(Page excerpt)

Running the example code above logs to console

intValue:10
intValue:256

DataFlow node lookup by id

DataFlow nodes are available for lookup from an event processor instance using their name. In this case the lookup returns a reference to the wrapped value and not the wrapping node. The application can then use the reference to pull data from the node without requiring an event process cycle to push data to an output.

When building the graph with DSL a call to id makes that element addressable for lookup.

public class GetFlowNodeByIdExample {
    public static void main(String[] args) throws NoSuchFieldException {
        var processor = Fluxtion.interpret(c ->{
            DataFlow.subscribe(String.class)
                    .filter(s -> s.equalsIgnoreCase("monday"))
                    //ID START - this makes the wrapped value accessible via the id
                    .mapToInt(Mappers.count()).id("MondayChecker")
                    //ID END
                    .console("Monday is triggered");
        });
        processor.init();

        processor.onEvent("Monday");
        processor.onEvent("Tuesday");
        processor.onEvent("Wednesday");

        //ACCESS THE WRAPPED VALUE BY ITS ID
        Integer mondayCheckerCount = processor.getStreamed("MondayChecker");
        System.out.println("Monday count:" + mondayCheckerCount + "\n");

        //ACCESS THE WRAPPED VALUE BY ITS ID
        processor.onEvent("Monday");
        mondayCheckerCount = processor.getStreamed("MondayChecker");
        System.out.println("Monday count:" + mondayCheckerCount);
    }
}

Running the example code above logs to console

Monday is triggered
Monday count:1

Monday is triggered
Monday count:2

Graph of functions

Fluxtion automatically wraps the function in a node, actually a monad, and binds both into the event processor. The wrapping node handles all the event notifications, invoking the user function when it is triggered. Each wrapping node can be the head of multiple child flows forming complex graph structures that obey the dispatch rules. This is in contrast to classic java streams that have a terminal operation and a pipeline structure.

(End Page excerpt)
(Given entries)

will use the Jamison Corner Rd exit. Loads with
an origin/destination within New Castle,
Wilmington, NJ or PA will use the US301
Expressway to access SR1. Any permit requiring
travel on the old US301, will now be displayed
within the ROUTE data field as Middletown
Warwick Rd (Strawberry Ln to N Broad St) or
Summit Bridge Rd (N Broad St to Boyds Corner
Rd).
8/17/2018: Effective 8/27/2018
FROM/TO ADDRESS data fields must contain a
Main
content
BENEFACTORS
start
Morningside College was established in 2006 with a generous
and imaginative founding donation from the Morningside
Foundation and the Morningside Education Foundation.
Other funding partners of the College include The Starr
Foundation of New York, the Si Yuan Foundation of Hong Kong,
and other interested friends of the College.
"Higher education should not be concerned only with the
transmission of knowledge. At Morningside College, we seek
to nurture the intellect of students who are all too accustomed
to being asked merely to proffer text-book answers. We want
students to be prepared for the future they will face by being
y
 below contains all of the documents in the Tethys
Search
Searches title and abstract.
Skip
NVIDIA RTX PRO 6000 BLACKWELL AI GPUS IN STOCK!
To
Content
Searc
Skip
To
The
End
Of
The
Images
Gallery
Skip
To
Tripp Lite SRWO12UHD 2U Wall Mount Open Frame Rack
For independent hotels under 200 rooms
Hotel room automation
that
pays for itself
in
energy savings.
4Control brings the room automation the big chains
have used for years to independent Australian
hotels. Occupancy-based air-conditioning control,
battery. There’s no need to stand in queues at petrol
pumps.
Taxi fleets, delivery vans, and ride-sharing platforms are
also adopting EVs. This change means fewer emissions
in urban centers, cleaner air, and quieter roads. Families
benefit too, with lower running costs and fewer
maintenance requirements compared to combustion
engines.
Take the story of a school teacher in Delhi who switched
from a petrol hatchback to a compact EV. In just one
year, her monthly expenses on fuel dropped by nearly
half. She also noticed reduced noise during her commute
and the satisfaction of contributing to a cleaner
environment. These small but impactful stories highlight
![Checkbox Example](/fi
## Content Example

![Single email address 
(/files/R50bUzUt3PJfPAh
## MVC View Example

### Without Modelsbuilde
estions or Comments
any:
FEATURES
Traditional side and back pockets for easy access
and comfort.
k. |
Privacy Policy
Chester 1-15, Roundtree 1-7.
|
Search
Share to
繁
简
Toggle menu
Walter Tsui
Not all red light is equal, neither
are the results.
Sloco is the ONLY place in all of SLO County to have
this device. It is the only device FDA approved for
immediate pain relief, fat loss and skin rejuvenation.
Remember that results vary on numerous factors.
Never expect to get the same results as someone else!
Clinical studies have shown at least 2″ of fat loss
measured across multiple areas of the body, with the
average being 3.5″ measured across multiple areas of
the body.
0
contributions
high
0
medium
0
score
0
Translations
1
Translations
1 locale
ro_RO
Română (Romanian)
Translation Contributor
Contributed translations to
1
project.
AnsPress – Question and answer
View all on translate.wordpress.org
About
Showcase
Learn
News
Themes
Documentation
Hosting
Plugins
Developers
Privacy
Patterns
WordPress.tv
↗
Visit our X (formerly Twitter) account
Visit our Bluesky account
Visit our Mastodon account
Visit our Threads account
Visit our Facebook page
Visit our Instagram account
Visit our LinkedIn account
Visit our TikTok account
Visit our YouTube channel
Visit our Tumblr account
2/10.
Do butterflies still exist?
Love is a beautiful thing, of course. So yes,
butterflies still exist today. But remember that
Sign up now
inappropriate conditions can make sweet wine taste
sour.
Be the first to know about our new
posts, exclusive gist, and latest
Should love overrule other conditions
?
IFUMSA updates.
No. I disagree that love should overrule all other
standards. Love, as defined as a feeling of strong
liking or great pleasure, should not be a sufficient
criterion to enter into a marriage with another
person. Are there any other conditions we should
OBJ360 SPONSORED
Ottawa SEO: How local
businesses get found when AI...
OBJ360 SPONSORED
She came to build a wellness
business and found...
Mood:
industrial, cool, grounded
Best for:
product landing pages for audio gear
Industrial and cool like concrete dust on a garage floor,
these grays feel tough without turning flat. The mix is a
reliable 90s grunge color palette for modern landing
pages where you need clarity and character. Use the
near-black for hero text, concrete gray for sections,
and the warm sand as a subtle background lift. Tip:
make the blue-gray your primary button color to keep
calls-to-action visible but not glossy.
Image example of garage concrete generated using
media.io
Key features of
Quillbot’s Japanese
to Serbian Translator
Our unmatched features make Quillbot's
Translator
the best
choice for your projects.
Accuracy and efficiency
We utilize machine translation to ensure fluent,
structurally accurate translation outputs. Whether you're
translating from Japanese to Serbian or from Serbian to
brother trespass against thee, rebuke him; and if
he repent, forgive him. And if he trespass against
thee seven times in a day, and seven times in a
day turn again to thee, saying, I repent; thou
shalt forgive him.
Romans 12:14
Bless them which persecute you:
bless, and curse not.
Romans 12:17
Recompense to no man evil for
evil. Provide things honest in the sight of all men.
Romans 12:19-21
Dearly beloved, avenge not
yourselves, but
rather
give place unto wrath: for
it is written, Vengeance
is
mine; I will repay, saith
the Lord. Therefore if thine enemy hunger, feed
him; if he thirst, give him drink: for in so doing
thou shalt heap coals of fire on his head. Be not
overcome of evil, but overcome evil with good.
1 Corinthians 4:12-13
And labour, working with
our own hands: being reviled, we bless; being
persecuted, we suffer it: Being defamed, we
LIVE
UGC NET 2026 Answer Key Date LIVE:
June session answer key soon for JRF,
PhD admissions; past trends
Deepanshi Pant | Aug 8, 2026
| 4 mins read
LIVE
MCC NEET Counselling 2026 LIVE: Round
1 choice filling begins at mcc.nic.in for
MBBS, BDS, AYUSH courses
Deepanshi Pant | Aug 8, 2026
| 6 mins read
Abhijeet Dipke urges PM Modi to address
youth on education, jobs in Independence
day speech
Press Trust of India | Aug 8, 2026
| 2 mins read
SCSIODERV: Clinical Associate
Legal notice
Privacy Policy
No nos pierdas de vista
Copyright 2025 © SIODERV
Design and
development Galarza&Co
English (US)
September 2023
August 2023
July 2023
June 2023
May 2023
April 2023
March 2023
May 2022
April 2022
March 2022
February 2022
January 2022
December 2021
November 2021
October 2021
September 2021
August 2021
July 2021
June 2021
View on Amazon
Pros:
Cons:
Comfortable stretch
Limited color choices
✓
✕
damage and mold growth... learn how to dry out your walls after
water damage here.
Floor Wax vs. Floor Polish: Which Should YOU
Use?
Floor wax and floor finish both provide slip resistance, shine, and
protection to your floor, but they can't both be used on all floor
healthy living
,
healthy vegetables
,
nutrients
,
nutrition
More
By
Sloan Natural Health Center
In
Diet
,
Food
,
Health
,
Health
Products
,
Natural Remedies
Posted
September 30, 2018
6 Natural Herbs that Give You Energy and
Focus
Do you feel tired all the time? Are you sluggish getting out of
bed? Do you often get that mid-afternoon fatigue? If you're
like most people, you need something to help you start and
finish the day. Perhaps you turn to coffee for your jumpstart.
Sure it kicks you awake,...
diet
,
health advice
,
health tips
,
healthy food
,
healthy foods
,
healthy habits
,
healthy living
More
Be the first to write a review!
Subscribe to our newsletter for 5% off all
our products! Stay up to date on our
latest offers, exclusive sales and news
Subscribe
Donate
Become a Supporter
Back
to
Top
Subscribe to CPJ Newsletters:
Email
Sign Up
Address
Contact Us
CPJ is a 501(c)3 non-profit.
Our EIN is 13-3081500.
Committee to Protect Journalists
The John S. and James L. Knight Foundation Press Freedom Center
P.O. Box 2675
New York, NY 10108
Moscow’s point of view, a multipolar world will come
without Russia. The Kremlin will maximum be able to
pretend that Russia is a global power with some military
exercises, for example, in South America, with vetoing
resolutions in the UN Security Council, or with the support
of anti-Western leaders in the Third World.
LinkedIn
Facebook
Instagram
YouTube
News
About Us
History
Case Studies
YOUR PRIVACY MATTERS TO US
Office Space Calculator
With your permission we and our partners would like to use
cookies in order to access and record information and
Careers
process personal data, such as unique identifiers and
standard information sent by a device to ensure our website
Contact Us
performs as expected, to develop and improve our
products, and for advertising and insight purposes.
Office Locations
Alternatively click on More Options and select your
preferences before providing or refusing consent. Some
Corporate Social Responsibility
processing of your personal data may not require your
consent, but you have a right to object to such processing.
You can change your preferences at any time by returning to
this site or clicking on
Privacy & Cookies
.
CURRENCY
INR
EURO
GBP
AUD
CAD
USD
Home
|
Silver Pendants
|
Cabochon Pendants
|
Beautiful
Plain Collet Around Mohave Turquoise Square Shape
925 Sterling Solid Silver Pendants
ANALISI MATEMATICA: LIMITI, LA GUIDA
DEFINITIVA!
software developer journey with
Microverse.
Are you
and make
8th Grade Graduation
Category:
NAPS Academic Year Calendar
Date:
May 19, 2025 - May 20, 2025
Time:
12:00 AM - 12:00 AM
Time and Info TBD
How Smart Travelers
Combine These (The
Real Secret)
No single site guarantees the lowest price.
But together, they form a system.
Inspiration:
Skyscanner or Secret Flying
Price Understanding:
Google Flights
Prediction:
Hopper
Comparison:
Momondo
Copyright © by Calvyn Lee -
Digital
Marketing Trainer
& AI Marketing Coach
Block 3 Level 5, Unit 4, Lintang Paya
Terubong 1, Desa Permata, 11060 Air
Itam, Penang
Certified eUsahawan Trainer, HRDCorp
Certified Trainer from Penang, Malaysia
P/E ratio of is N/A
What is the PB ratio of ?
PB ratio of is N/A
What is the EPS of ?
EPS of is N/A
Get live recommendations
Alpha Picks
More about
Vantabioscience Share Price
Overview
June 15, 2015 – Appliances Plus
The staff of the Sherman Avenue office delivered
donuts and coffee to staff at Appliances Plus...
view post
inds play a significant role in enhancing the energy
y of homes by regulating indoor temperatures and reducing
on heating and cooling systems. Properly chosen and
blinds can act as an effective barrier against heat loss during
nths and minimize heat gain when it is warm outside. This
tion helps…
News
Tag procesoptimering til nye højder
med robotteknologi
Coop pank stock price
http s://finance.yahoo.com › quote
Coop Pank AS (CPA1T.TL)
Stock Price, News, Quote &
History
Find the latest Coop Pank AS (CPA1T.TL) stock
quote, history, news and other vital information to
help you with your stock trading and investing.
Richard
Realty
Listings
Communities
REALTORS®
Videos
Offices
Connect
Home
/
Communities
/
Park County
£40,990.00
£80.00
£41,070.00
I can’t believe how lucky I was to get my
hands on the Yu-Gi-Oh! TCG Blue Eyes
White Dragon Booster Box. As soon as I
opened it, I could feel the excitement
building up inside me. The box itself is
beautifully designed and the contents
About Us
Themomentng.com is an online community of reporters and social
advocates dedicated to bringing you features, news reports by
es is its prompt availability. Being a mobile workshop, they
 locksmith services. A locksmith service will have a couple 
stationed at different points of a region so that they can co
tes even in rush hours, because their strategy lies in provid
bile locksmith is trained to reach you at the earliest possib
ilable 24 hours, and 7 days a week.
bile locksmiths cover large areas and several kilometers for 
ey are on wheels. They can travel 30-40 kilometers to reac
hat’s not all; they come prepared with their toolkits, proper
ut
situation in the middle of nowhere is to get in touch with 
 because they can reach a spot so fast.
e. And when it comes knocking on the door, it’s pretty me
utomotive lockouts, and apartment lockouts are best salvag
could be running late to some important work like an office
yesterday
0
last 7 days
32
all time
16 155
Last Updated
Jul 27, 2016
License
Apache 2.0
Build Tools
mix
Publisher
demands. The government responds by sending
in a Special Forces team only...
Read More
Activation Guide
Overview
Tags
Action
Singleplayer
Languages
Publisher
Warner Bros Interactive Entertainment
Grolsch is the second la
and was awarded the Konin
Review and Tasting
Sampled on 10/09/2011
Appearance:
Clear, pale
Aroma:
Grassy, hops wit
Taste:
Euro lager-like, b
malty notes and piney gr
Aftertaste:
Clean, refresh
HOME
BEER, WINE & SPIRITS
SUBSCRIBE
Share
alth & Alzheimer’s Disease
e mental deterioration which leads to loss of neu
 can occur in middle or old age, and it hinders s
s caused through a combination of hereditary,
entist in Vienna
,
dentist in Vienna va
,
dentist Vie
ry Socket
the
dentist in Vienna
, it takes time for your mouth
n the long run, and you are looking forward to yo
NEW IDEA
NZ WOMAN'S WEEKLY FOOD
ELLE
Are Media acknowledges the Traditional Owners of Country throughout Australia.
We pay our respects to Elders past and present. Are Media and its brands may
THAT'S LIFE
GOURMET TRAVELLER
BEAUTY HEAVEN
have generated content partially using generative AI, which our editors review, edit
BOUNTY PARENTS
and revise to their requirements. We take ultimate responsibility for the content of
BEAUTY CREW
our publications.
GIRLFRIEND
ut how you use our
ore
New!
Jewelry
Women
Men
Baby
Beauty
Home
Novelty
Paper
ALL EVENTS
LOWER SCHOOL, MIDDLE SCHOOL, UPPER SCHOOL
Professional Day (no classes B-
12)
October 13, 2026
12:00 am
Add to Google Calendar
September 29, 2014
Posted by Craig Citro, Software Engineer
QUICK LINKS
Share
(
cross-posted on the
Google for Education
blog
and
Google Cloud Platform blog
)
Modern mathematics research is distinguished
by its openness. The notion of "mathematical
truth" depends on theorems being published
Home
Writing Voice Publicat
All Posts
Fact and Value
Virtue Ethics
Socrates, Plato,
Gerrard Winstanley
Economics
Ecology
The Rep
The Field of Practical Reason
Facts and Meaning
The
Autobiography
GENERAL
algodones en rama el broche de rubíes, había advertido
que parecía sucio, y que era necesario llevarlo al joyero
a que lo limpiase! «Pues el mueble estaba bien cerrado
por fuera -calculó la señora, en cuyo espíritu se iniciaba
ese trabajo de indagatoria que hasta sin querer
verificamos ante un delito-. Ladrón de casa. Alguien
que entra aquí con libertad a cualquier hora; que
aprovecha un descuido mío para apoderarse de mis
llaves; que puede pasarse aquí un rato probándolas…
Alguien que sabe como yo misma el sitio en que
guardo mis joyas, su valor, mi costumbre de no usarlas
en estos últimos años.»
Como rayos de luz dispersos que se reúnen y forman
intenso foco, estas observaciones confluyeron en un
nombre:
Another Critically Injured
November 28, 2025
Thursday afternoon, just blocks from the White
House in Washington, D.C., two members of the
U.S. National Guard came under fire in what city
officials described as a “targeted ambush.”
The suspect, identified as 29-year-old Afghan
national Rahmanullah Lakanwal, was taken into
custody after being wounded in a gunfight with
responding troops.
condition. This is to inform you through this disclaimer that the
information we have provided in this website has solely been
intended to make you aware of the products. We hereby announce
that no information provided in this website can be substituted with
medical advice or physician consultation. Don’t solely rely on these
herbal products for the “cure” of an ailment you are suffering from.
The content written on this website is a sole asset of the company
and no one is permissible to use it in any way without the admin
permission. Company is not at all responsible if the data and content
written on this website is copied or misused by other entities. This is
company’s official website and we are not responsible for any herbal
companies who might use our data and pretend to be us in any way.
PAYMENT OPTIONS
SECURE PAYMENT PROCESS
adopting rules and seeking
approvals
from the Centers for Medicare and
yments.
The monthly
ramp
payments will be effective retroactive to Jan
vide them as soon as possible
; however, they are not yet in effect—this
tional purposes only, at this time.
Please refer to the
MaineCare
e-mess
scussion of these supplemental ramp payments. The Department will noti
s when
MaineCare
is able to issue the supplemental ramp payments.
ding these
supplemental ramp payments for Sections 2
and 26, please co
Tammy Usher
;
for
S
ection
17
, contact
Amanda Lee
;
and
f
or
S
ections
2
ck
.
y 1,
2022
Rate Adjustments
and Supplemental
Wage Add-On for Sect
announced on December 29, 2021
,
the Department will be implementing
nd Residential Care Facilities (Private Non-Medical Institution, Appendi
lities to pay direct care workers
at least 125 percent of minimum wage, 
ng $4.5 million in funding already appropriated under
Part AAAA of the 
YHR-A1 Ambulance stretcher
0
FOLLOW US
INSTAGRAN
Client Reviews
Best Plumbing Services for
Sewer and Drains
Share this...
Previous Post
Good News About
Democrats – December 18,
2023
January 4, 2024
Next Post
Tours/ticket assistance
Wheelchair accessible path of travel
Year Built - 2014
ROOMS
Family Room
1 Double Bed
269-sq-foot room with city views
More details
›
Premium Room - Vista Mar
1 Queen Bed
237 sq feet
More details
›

(End Given entries)

▶ _Work instruction_
Print the Fluxtion excerpt word for word from "DataFlow nodes are" to "DataFlow.subscribe(String.class)". The items above bear no relation to the Fluxtion excerpt.

▶ _Output for this task_
DataFlow nodes are available for lookup from an event processor instance using their name. In this case the lookup returns a reference to the wrapped value and not the wrapping node. The application can then use the reference to pull data from the node without requiring an event process cycle to push data to an output.

When building the graph with DSL a call to id makes that element addressable for lookup.

public class GetFlowNodeByIdExample {
    public static void main(String[] args) throws NoSuchFieldException {
        var processor = Fluxtion.interpret(c ->{
            DataFlow.subscribe(String.class)